Il fondo patrimoniale è stato introdotto per la prima volta dalla riforma del diritto di famiglia nel 1975 ed è disciplinato dagli art. 167 e seguenti del Codice Civile.
L’istituto de quo consiste nella imposizione convenzionale, da parte di uno dei coniugi o di un terzo, di un vincolo in forza del quale determinati beni, immobili o mobili iscritti in pubblici registri, o titoli di credito, sono destinati a far fronte ai bisogni della famiglia.
Quindi, il fondo patrimoniale rappresenta un vincolo di destinazione, posto nell’interesse del nucleo familiare, che ha un duplice scopo:
– il primo è la possibilità di sottrarre, determinati beni appartenenti ai coniugi, all’esecuzione forzata da parte dei creditori, quindi consente, da una parte, di proteggere determinati beni da una gestione non oculata delle vicende patrimoniali coniugali, e dall’altra, di poter accedere con più facilità a linee di credito per il soddisfacimento di esigenze meramente legate alla famiglia;
– il secondo è quello di creare un vincolo di inalienabilità, da stabilirsi convenzionalmente tra i coniugi, al fine di garantire una maggiore fruibilità da parte della famiglia stessa dei beni assoggettati al vincolo.
Ai sensi dell’art. 170 Codice Civile, l’esecuzione sui beni del fondo non può avere luogo per debiti che il creditore sapeva essere sorti per scopi estranei ai bisogni della famiglia, questo però non limita il divieto ai soli crediti sorti successivamente alla costituzione del fondo, ne estende l’efficacia anche ai crediti sorti prima, fermo restando che, nel secondo caso, il creditore potrà agire in revocatoria ordinaria, qualora ne ricorressero i presupposti.

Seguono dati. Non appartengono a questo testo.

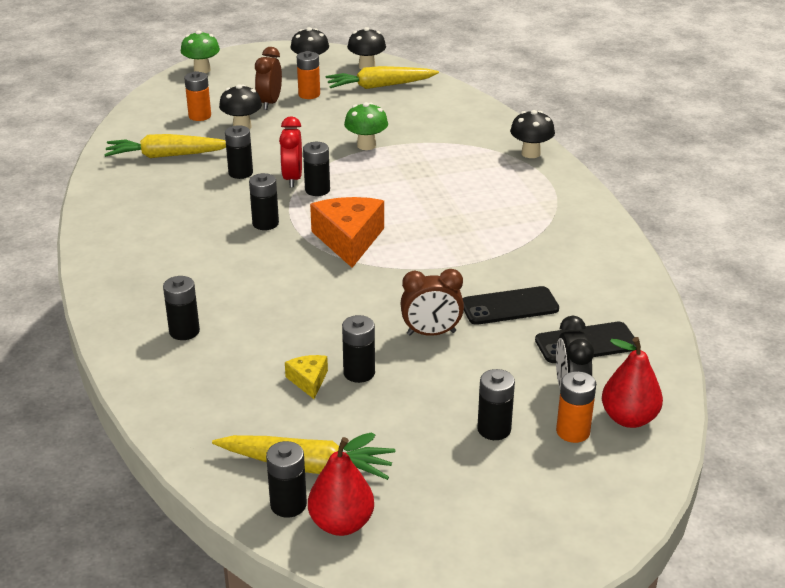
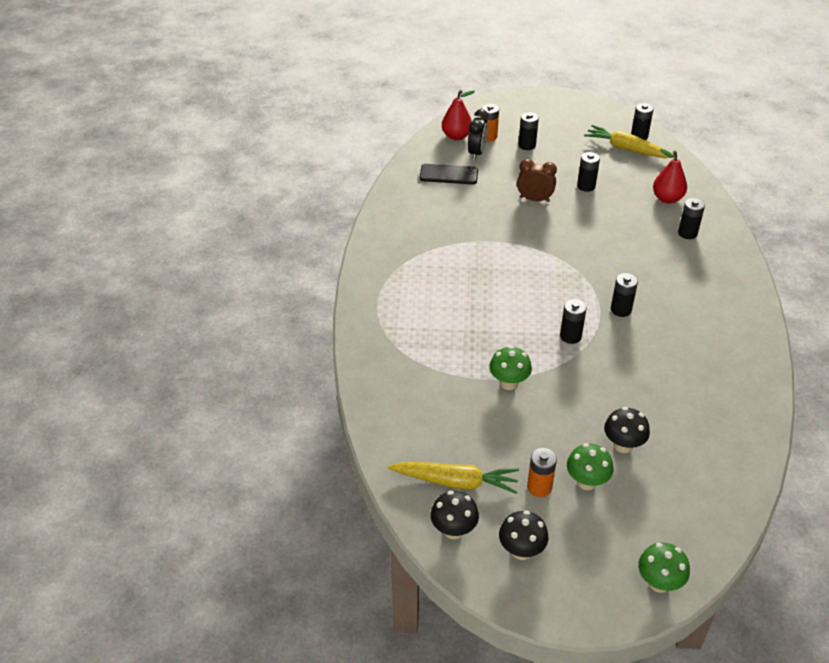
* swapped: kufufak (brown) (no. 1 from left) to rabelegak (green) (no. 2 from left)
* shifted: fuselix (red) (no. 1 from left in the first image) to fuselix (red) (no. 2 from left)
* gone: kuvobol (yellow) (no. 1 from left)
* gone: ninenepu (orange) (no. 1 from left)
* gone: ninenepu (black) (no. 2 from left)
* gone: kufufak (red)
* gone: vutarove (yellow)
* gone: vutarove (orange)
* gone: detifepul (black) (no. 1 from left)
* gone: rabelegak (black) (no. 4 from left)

È necessario, al fine di una maggiore comprensione dell’istituto in esame, definire l’ambito dei bisogni familiari. La giurisprudenza ne ha ampliato nel corso del tempo la definizione arrivando a ricomprendere “anche quelle esigenze volte al pieno mantenimento ed all’armonico sviluppo della famiglia, nonché al potenziamento della sua capacità lavorativa, restando escluse solo le esigenze di natura voluttuari o caratterizzate da intenti speculativi” (ex multis Cass. Civ. n. 3251/1996).

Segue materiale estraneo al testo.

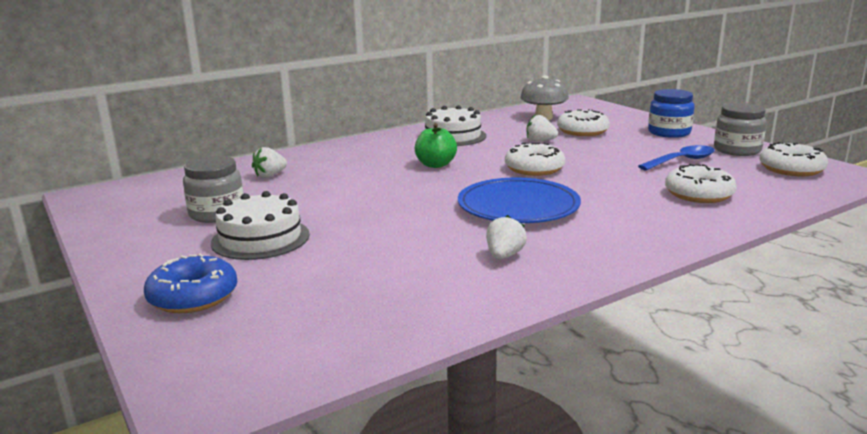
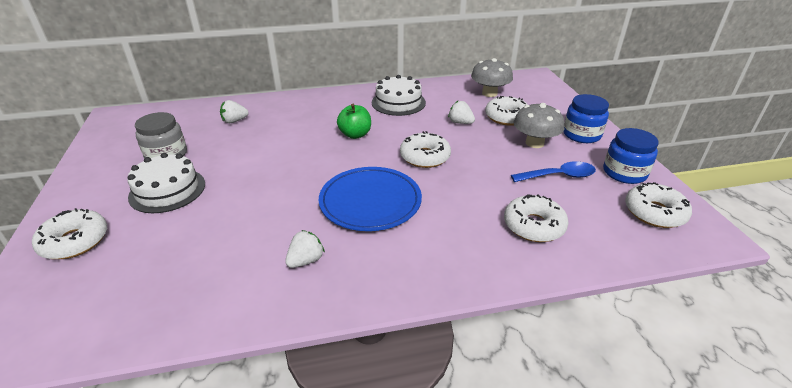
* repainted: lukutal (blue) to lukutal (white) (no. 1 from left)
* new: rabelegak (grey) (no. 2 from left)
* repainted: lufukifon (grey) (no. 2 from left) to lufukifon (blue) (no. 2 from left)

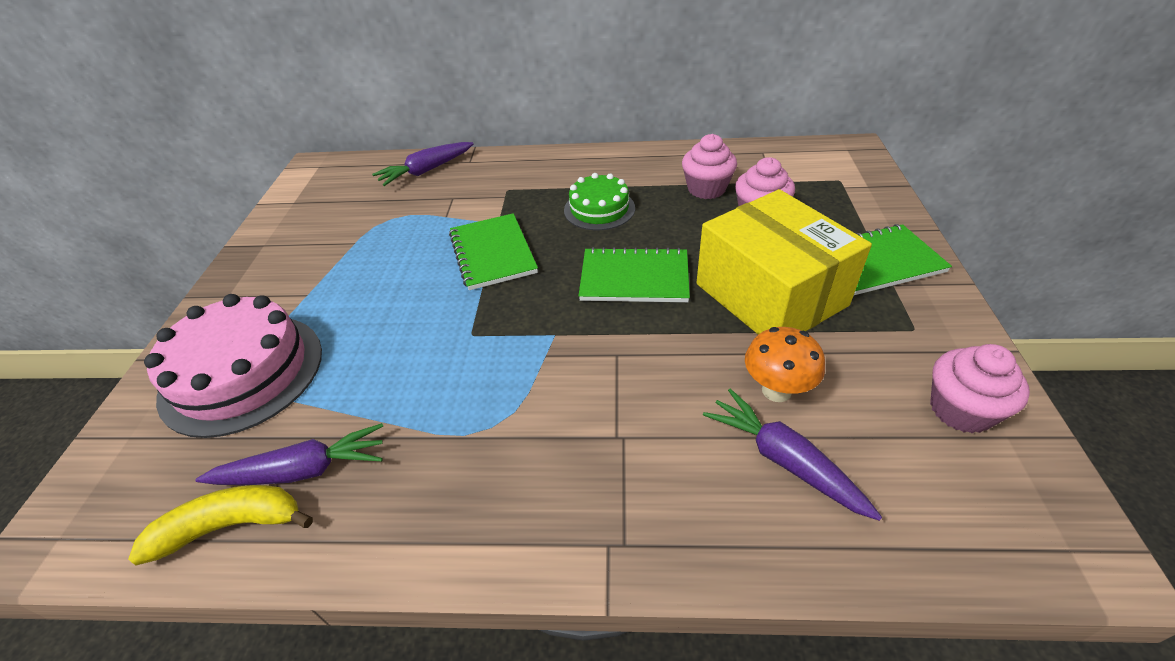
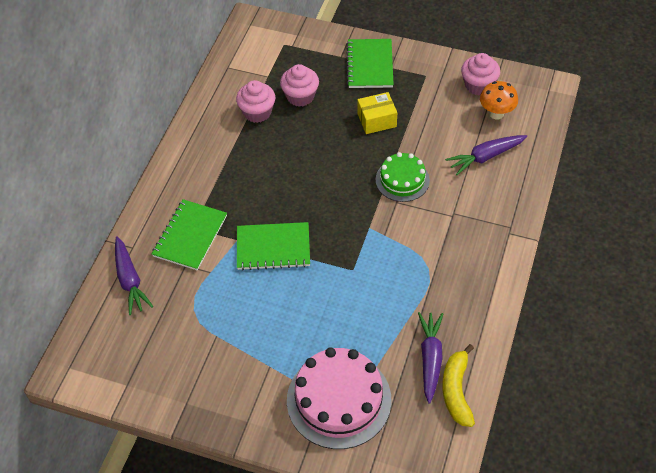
* shifted: mefimax (green) (no. 2 from left in the first image) to mefimax (green) (no. 1 from left)
* scaled:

Da quando è entrato in vigore, il fondo patrimoniale ha avuto una diffusione sempre maggiore, al punto che, la giurisprudenza, sia di merito che di legittimità, si è più volte interrogata sul possibile uso illecito del predetto istituto, e sui possibili effetti dannosi che potrebbe riversare sulla massa dei creditori.
Così, con la nota sentenza n. 3641 del 14 febbraio 2018, la Suprema Corte di Cassazione ha stabilito che la costituzione del fondo patrimoniale è un atto a titolo gratuito e come tale, deve essere soggetto ad azione revocatoria, ai sensi dell’art. 2901 Codice Civile.

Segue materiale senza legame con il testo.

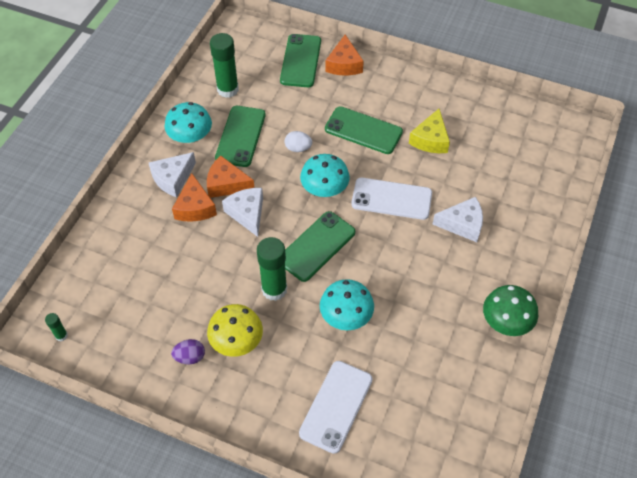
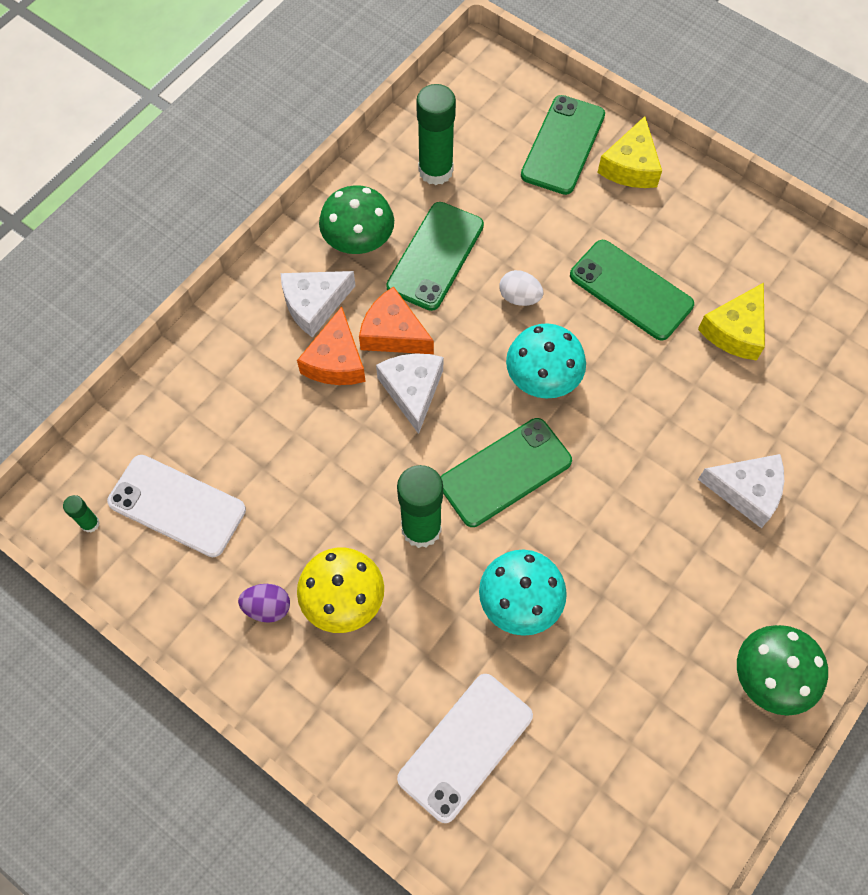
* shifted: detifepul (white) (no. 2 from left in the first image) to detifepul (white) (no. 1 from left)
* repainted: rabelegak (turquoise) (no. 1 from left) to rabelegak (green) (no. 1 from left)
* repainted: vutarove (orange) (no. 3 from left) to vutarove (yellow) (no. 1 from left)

“la costituzione del fondo patrimoniale per fronteggiare i bisogni della famiglia non integra di per sé, l’adempimento di un dovere giuridico, non essendo obbligatorio per legge, ma configura una atto a titolo gratuito, non trovando contropartita in un’attribuzione a favore dei disponenti.”.
Pertanto, la gratuità dell’atto fa si che, la semplice conoscenza del pregiudizio arrecato ai creditori, da parte dei coniugi, possa sfociare in una dichiarazione di inefficacia dell’atto di costituzione del fondo patrimoniale.
Va precisato che, il fondo patrimoniale, per essere opponibile ai terzi, deve essere annotato ai sensi dell’art. 162 Codice Civile, nonché trascritto ex art. 2647 Codice Civile nel caso in cui nel vincolo siano ricomprese beni immobili; la trascrizione ha natura di mera pubblicità notizia.
Proprio sull’opponibilità ai terzi si è pronunciata la Cassazione con l’ordinanza n. 12545 del 10 maggio 2019 stabilendo che “In presenza di un atto di costituzione del fondo patrimoniale trascritto nei pubblici registri immobiliari, ma annotato a margine dell’atto di matrimonio successivamente all’iscrizione di ipoteca sui beni del fondo medesimo, l’esistenza del fondo non è opponibile al creditore ipotecario.”